## WHAT IS EXPECTED
The records must be duplicated exactly, with every picture left out.

----

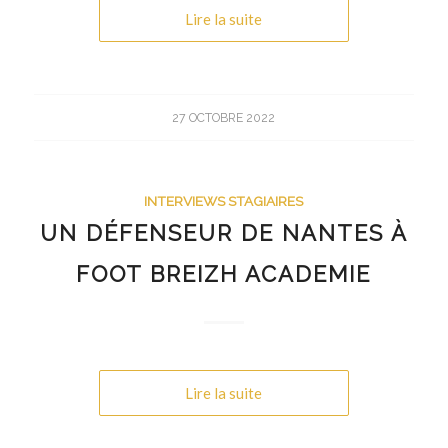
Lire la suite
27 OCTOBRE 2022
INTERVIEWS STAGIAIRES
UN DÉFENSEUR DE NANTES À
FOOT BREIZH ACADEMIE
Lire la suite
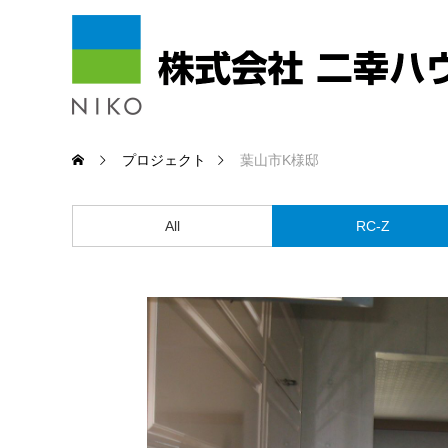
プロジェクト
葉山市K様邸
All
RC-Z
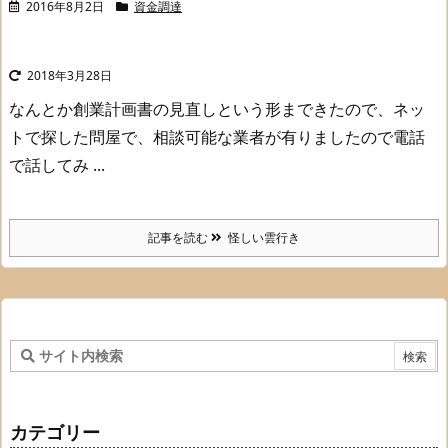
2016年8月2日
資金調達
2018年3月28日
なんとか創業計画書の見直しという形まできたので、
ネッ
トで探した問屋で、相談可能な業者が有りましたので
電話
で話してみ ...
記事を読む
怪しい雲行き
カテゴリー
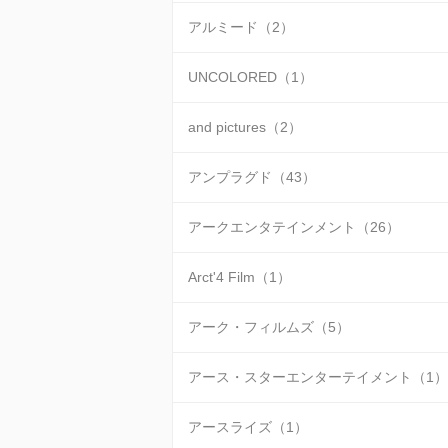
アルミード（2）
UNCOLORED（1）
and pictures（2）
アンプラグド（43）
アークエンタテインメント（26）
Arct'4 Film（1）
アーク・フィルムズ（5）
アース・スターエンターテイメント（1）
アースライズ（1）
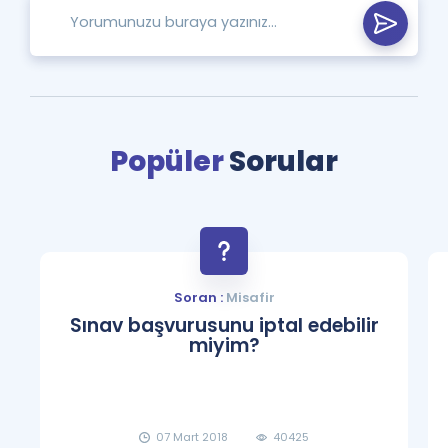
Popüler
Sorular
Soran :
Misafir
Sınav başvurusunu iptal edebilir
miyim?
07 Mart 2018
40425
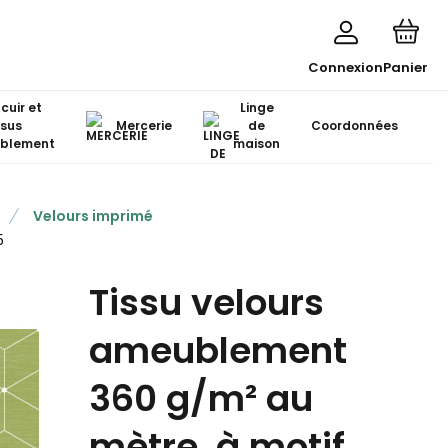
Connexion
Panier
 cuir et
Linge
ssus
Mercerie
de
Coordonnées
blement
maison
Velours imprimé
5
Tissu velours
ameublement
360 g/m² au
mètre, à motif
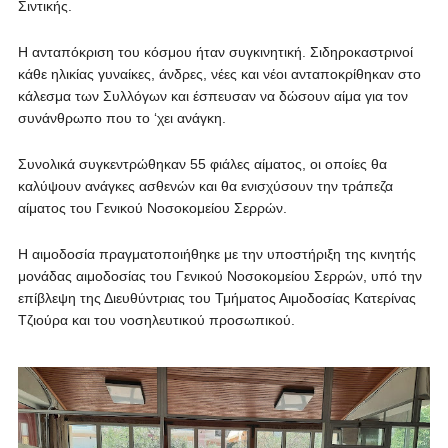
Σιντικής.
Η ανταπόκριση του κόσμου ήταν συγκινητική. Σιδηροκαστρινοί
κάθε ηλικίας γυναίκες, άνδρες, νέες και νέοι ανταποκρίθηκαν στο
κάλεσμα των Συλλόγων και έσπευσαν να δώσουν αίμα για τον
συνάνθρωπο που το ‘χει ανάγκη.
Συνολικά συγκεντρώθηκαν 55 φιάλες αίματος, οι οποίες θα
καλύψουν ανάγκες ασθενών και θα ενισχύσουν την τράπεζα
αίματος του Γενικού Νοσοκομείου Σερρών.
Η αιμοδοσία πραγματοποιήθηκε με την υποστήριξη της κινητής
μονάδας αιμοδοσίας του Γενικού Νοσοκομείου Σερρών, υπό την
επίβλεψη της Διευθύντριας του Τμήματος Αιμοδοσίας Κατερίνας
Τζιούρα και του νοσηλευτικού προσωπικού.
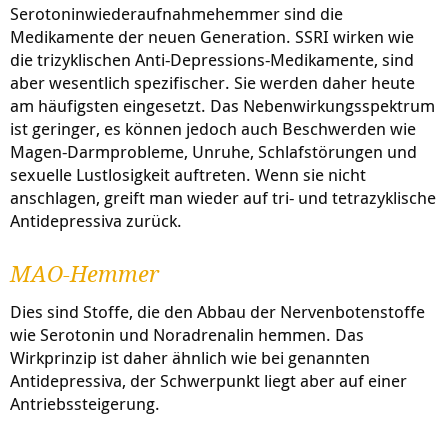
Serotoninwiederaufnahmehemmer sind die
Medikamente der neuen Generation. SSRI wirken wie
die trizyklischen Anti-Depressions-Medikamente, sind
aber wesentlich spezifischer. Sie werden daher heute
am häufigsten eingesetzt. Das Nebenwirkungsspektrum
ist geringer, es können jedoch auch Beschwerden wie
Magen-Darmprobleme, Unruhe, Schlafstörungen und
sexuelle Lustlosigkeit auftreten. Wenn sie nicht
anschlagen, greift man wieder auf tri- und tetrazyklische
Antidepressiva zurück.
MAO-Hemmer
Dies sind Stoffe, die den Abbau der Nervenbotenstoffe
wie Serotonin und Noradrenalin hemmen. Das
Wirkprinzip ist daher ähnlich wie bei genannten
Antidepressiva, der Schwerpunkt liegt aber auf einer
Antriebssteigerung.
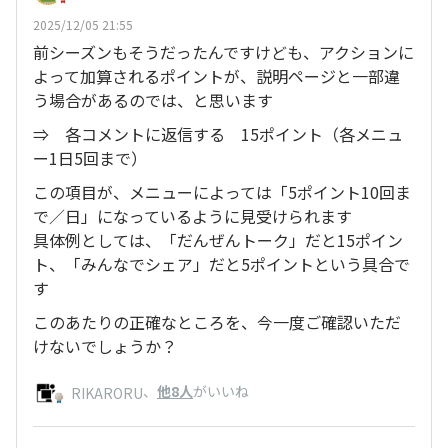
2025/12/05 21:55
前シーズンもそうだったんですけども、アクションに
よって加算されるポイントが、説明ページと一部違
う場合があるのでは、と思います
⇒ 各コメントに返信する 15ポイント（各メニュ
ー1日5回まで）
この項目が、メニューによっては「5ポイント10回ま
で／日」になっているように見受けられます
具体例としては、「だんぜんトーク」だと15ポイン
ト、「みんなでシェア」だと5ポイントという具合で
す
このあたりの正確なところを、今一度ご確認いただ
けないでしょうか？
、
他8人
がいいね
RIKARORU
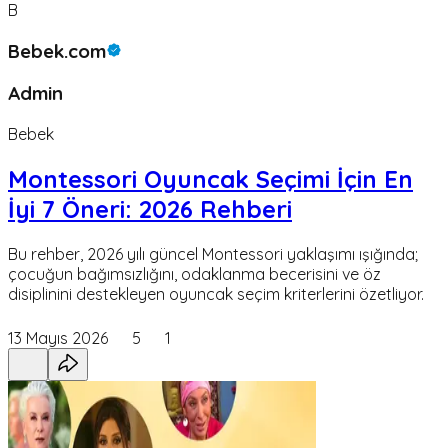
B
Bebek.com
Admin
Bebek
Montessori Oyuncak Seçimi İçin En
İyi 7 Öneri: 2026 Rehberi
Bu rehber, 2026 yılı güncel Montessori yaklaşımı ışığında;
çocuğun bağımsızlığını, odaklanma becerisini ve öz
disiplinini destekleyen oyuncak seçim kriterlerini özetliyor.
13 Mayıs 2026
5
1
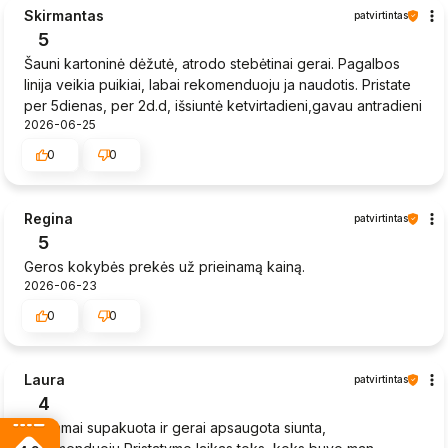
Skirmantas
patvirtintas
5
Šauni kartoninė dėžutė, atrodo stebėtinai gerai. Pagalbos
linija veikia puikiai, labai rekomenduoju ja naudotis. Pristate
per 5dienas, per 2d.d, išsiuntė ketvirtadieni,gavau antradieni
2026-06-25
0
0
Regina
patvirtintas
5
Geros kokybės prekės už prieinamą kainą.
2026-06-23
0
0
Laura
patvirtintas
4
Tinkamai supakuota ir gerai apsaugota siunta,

----

## ANSWER AREA
Lire la suite
27 OCTOBRE 2022
INTERVIEWS STAGIAIRES
UN DÉFENSEUR DE NANTES À
FOOT BREIZH ACADEMIE
Lire la suite
プロジェクト
葉山市K様邸
All
RC-Z
2016年8月2日
資金調達
2018年3月28日
なんとか創業計画書の見直しという形まできたので、
ネッ
トで探した問屋で、相談可能な業者が有りましたので
電話
で話してみ ...
記事を読む
怪しい雲行き
カテゴリー
アルミード（2）
UNCOLORED（1）
and pictures（2）
アンプラグド（43）
アークエンタテインメント（26）
Arct'4 Film（1）
アーク・フィルムズ（5）
アース・スターエンターテイメント（1）
アースライズ（1）
Popüler
Sorular
Soran :
Misafir
Sınav başvurusunu iptal edebilir
miyim?
07 Mart 2018
40425
Connexion
Panier
 cuir et
Linge
ssus
Mercerie
de
Coordonnées
blement
maison
Velours imprimé
5
Tissu velours
ameublement
360 g/m² au
mètre, à motif
Σιντικής.
Η ανταπόκριση του κόσμου ήταν συγκινητική. Σιδηροκαστρινοί
κάθε ηλικίας γυναίκες, άνδρες, νέες και νέοι ανταποκρίθηκαν στο
κάλεσμα των Συλλόγων και έσπευσαν να δώσουν αίμα για τον
συνάνθρωπο που το ‘χει ανάγκη.
Συνολικά συγκεντρώθηκαν 55 φιάλες αίματος, οι οποίες θα
καλύψουν ανάγκες ασθενών και θα ενισχύσουν την τράπεζα
αίματος του Γενικού Νοσοκομείου Σερρών.
Η αιμοδοσία πραγματοποιήθηκε με την υποστήριξη της κινητής
μονάδας αιμοδοσίας του Γενικού Νοσοκομείου Σερρών, υπό την
επίβλεψη της Διευθύντριας του Τμήματος Αιμοδοσίας Κατερίνας
Τζιούρα και του νοσηλευτικού προσωπικού.
Serotoninwiederaufnahmehemmer sind die
Medikamente der neuen Generation. SSRI wirken wie
die trizyklischen Anti-Depressions-Medikamente, sind
aber wesentlich spezifischer. Sie werden daher heute
am häufigsten eingesetzt. Das Nebenwirkungsspektrum
ist geringer, es können jedoch auch Beschwerden wie
Magen-Darmprobleme, Unruhe, Schlafstörungen und
sexuelle Lustlosigkeit auftreten. Wenn sie nicht
anschlagen, greift man wieder auf tri- und tetrazyklische
Antidepressiva zurück.
MAO-Hemmer
Dies sind Stoffe, die den Abbau der Nervenbotenstoffe
wie Serotonin und Noradrenalin hemmen. Das
Wirkprinzip ist daher ähnlich wie bei genannten
Antidepressiva, der Schwerpunkt liegt aber auf einer
Antriebssteigerung.
2025/12/05 21:55
前シーズンもそうだったんですけども、アクションに
よって加算されるポイントが、説明ページと一部違
う場合があるのでは、と思います
⇒ 各コメントに返信する 15ポイント（各メニュ
ー1日5回まで）
この項目が、メニューによっては「5ポイント10回ま
で／日」になっているように見受けられます
具体例としては、「だんぜんトーク」だと15ポイン
ト、「みんなでシェア」だと5ポイントという具合で
す
このあたりの正確なところを、今一度ご確認いただ
けないでしょうか？
、
他8人
がいいね
RIKARORU
B
Bebek.com
Admin
Bebek
Montessori Oyuncak Seçimi İçin En
İyi 7 Öneri: 2026 Rehberi
Bu rehber, 2026 yılı güncel Montessori yaklaşımı ışığında;
çocuğun bağımsızlığını, odaklanma becerisini ve öz
disiplinini destekleyen oyuncak seçim kriterlerini özetliyor.
13 Mayıs 2026
5
1
Skirmantas
patvirtintas
5
Šauni kartoninė dėžutė, atrodo stebėtinai gerai. Pagalbos
linija veikia puikiai, labai rekomenduoju ja naudotis. Pristate
per 5dienas, per 2d.d, išsiuntė ketvirtadieni,gavau antradieni
2026-06-25
0
0
Regina
patvirtintas
5
Geros kokybės prekės už prieinamą kainą.
2026-06-23
0
0
Laura
patvirtintas
4
Tinkamai supakuota ir gerai apsaugota siunta,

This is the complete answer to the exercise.